== PASSAGE SHOWN
Latin America solidarity activists have their work cut out for them. By the time this issue of the NACLA Report is published, El Salvador may have elected a president from a party founded by leftist guerrillas, the FMLN. If that is so, 10 out of the 21 nations of the Latin American mainland will be governed by the left or center left.
El Salvador remains a touchstone for U.S.-based solidarity activists. During the 1980s, it was on the question of Central America that U.S. grassroots solidarity took a qualitative and quantitative leap, gaining new urgency as Washington poured billions of dollars into the region’s brutal counterinsurgencies.
Few at the time would have predicted today’s leftward tide. Although it has given U.S. activists cause for celebration, it also presents challenging new questions: Should constructive criticism of these left-leaning governments play a role in solidarity activism? Can this criticism be made without playing into the hands of reactionaries? Can critiques be made without paternalistic North American finger wagging?
Yes, but with an important caveat: The principal focus of U.S. solidarity activism should remain uncovering, denouncing, and fighting U.S. intervention in the domestic affairs of Latin American nations. With the Obama administration, U.S. meddling will likely become less brazen, if only somewhat less insidious. This is why the solidarity movement should also fortify what has rightly been another central aim of its organizing efforts: pressuring the U.S. government to adopt more just policies in the Americas based on respect for sovereignty and self-determination.
In the 1960s and into the 1990s, U.S. solidarity movements admirably carried out both struggles—against U.S. intervention and for just policies. Today, along with the long-standing movements in solidarity with Cuba, El Salvador, Guatemala, and Nicaragua (Chile solidarity is often spoken of in the past tense), similar networks have emerged around Bolivia, Colombia, Ecuador, and Venezuela. Although all oppose U.S. intervention, only the movements in solidarity with Colombia, and to a certain extent Guatemala, confront outright those countries’ governments. Meanwhile, for many solidarity groups, having “the good guys” in power represents a dramatic 180-degree turn—and, for some, a complication.
====
■ **OBJECTIVE 1**
Copy the part of the solidarity activism passage between "Latin America solidarity" and "or center left.", inclusive, word for word.
■ **OBJECTIVE 2**
Name every country that the solidarity activism passage says has had similar solidarity networks emerge around it today.
== DATA SECTION
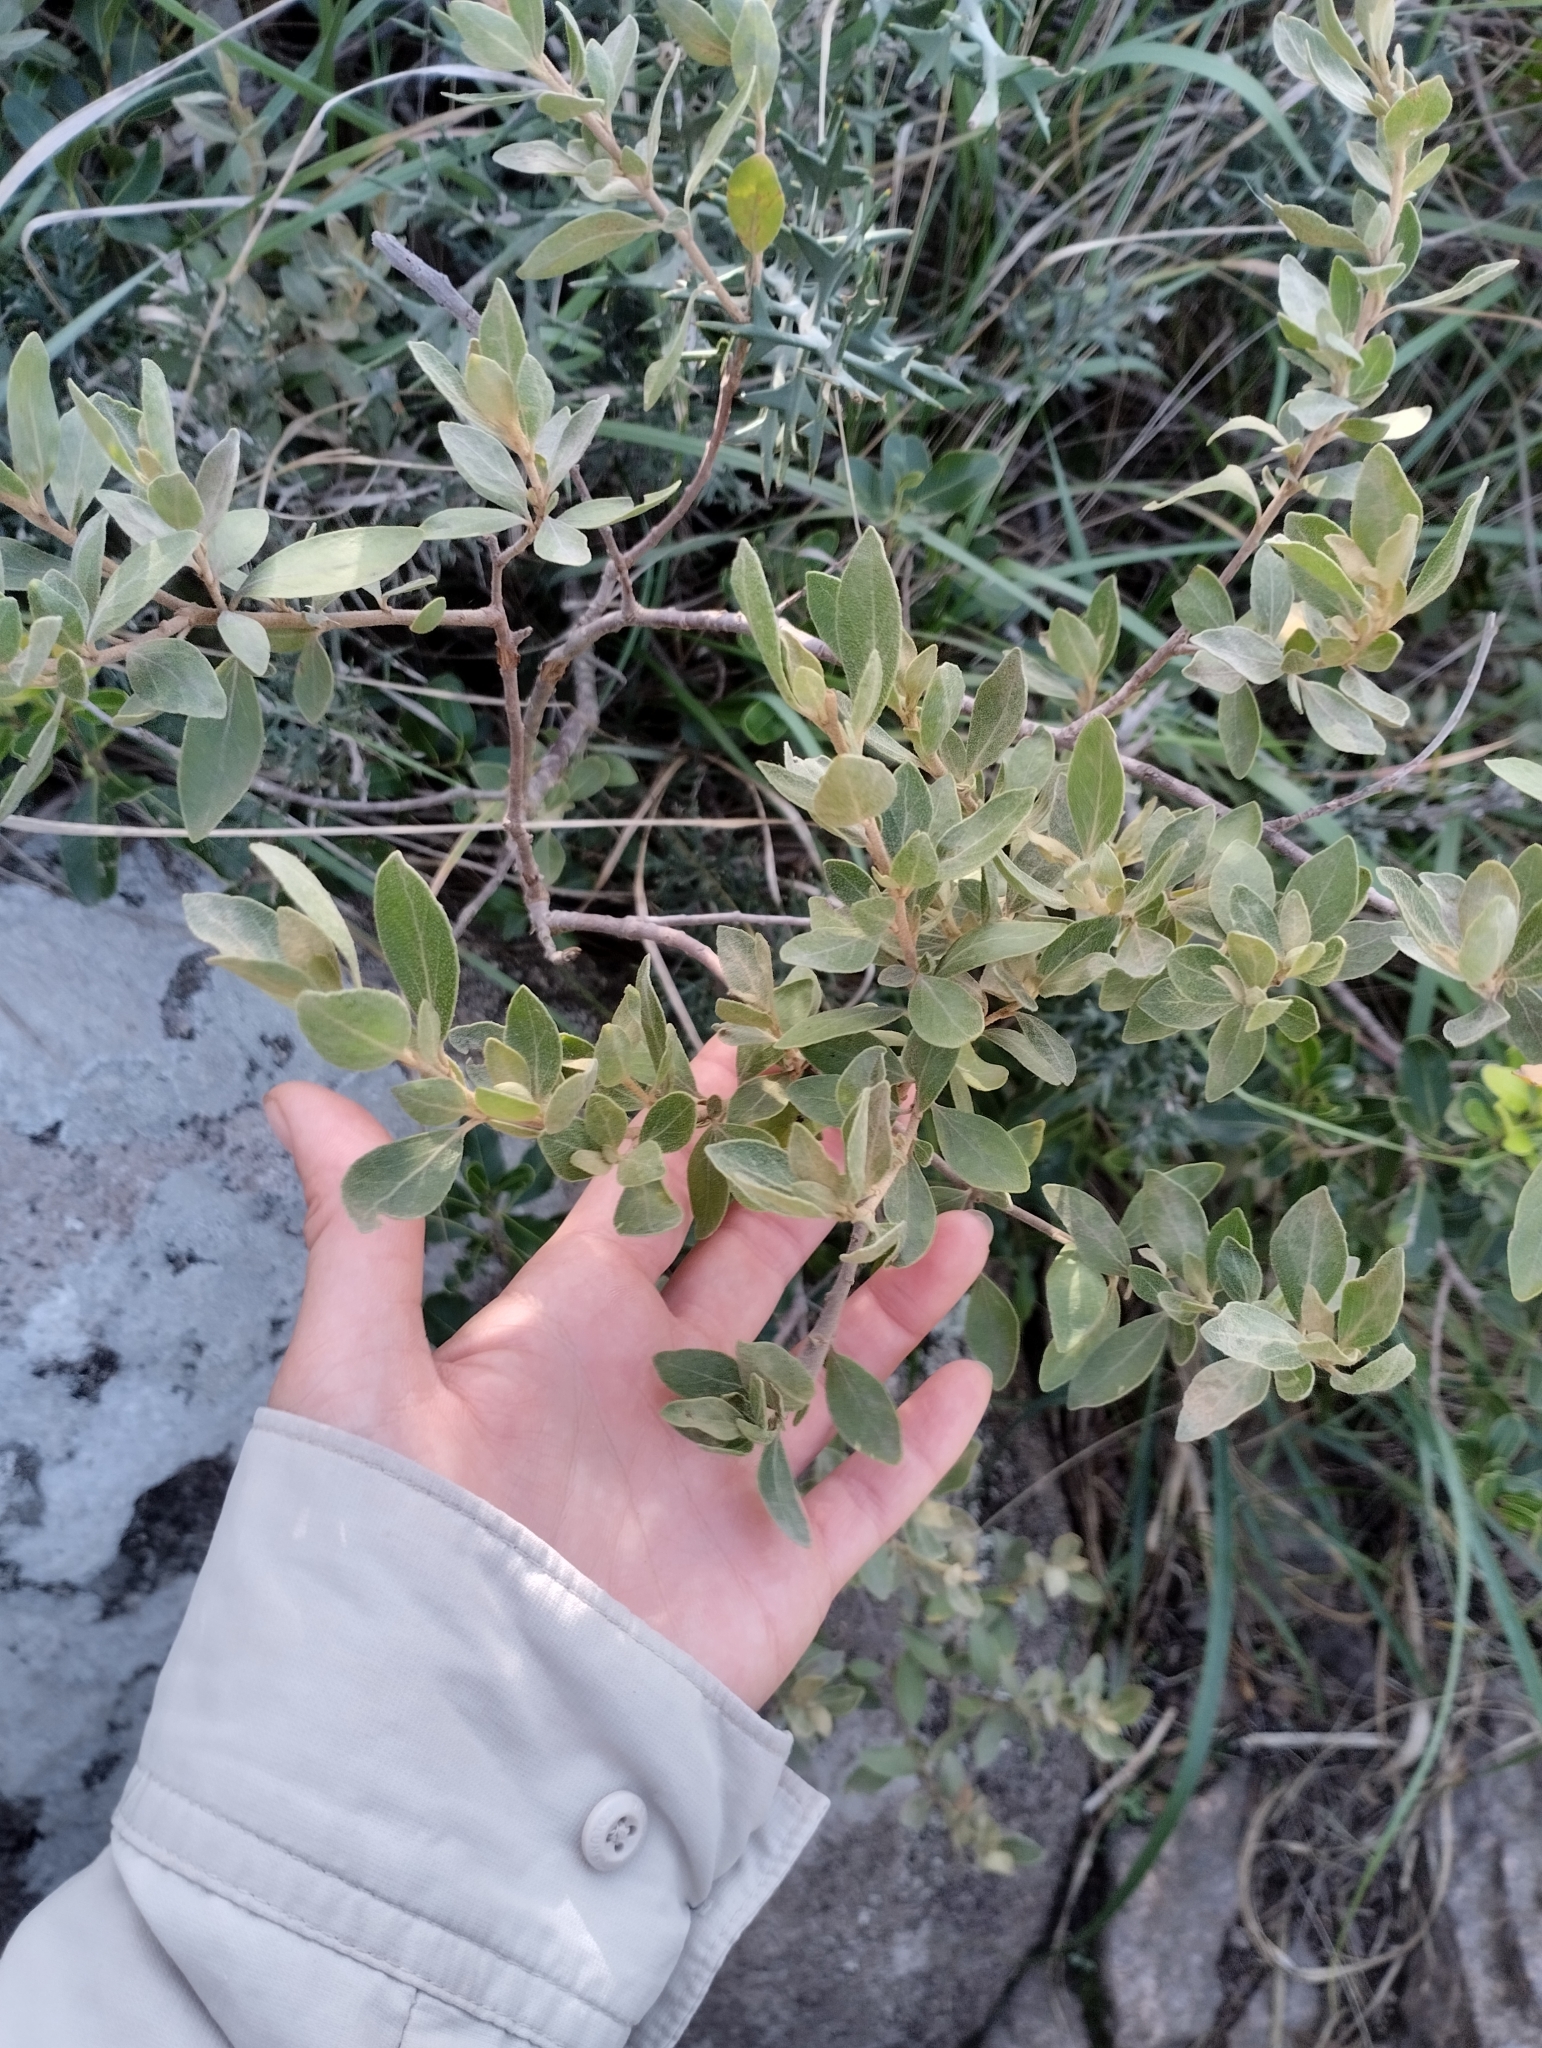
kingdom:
====
■ **EXPECTED ANSWER 1**
Latin America solidarity activists have their work cut out for them. By the time this issue of the NACLA Report is published, El Salvador may have elected a president from a party founded by leftist guerrillas, the FMLN. If that is so, 10 out of the 21 nations of the Latin American mainland will be governed by the left or center left.

■ **EXPECTED ANSWER 2**
Bolivia, Colombia, Ecuador, Venezuela